The change, which takes effect Jan. 1, coincides with news that five Traverse City children have been diagnosed with measles, one of the many diseases that can be prevented by vaccinations. All of the children involved lacked immunizations.
Under the new policy, families that don't want to immunize their children can no longer get a waiver simply by mailing in a form, said Sen. John Pappageorge, the Troy Republican. The rule change requires non-medical exemptions to be certified by the local health department, allowing health workers to provide education on the safety of immunizations and potential consequences of going without them.
Without a waiver, proof of immunizations is required in kindergarten and the sixth grade.
The change was made by the state's Joint Commission on Administrative Rules, a bipartisan legislative committee that Pappageorge chairs.
"There's a set of folks that just honestly believe that the decision on an immunization should rest with the family, and another group that doesn't believe in the efficacy of immunizations," Pappageorge said Thursday of parents opposed to the shots.
"Now you have to get information and if you still don't want an immunization you don't have to."
Individuals may still obtain a waiver for any reason; the intent of the new rule is to encourage informed decisions.
States with "informed consent" immunization laws have a greater percentage of kids who are vaccinated, Pappageorge said.

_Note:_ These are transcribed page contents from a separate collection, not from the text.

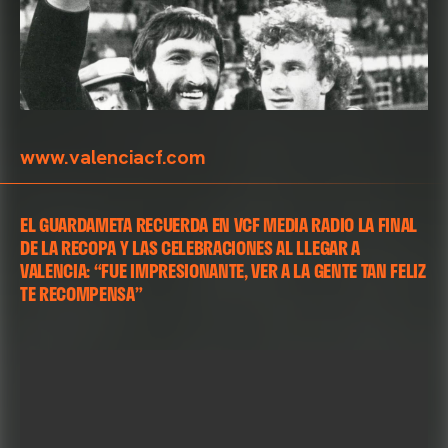
www.valenciacf.com
EL GUARDAMETA RECUERDA EN VCF MEDIA RADIO LA FINAL
DE LA RECOPA Y LAS CELEBRACIONES AL LLEGAR A
VALENCIA: “FUE IMPRESIONANTE, VER A LA GENTE TAN FELIZ
TE RECOMPENSA”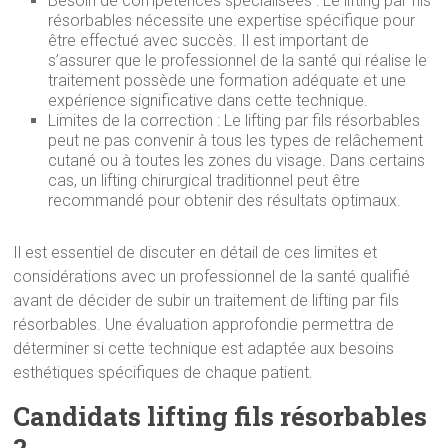
Besoin de compétences spécialisées : Le lifting par fils
résorbables nécessite une expertise spécifique pour
être effectué avec succès. Il est important de
s’assurer que le professionnel de la santé qui réalise le
traitement possède une formation adéquate et une
expérience significative dans cette technique.
Limites de la correction : Le lifting par fils résorbables
peut ne pas convenir à tous les types de relâchement
cutané ou à toutes les zones du visage. Dans certains
cas, un lifting chirurgical traditionnel peut être
recommandé pour obtenir des résultats optimaux.
Il est essentiel de discuter en détail de ces limites et
considérations avec un professionnel de la santé qualifié
avant de décider de subir un traitement de lifting par fils
résorbables. Une évaluation approfondie permettra de
déterminer si cette technique est adaptée aux besoins
esthétiques spécifiques de chaque patient.
Candidats lifting fils résorbables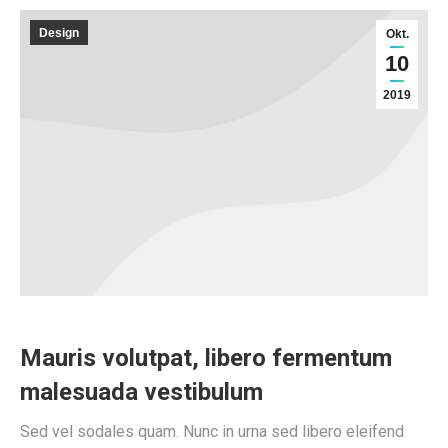
Design
Okt.
10
2019
Mauris volutpat, libero fermentum
malesuada vestibulum
Sed vel sodales quam. Nunc in urna sed libero eleifend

Michigan is among 23 states this year that have reported cases of measles. The state has also experienced an increase in pertussis, also known as whooping cough, which was once thought to be nearly eradicated. A recent outbreak in Traverse City infected children at 14 schools and forced one school to close for a week.
Health officials blame Michigan's immunization rate, which is lower than those in most other states.
"We know that immunization rates in Michigan have stagnated as rates in the rest of the country have gone up," said Jennifer Smith, spokeswoman for the Michigan Department of Community Health.
"Waiver rates have increased in Michigan over the last three years to nearly 7 percent, with waiver rates reported at 8 percent for sixth-grade students. And Michigan has the fourth highest waiver rate in the country for kindergarten children."
According to Smith, Michigan counties that already had informed consent policies in place prior to the rule change are among those with the lowest percent of families seeking waivers.
Some fear of immunizations stems from a 1998 study that falsely linked vaccinations to autism. British surgeon Andrew Wakefield, the lead researcher who published the study, later recanted the findings, indicating the science was false and not based on fact.
"As a pediatrician, when I talk with a parent who has heard about the study and doesn't want to vaccinate his/her child because of it, they have never heard that the study was retracted or that the researcher was discredited," said Dr. Matt Davis, Michigan's chief medical executive and a professor of pediatrics and internal medicine at the University of Michigan.
"... I know that all parents want to make good decisions for their kids' health. Good decisions are more likely when they're based on accurate information."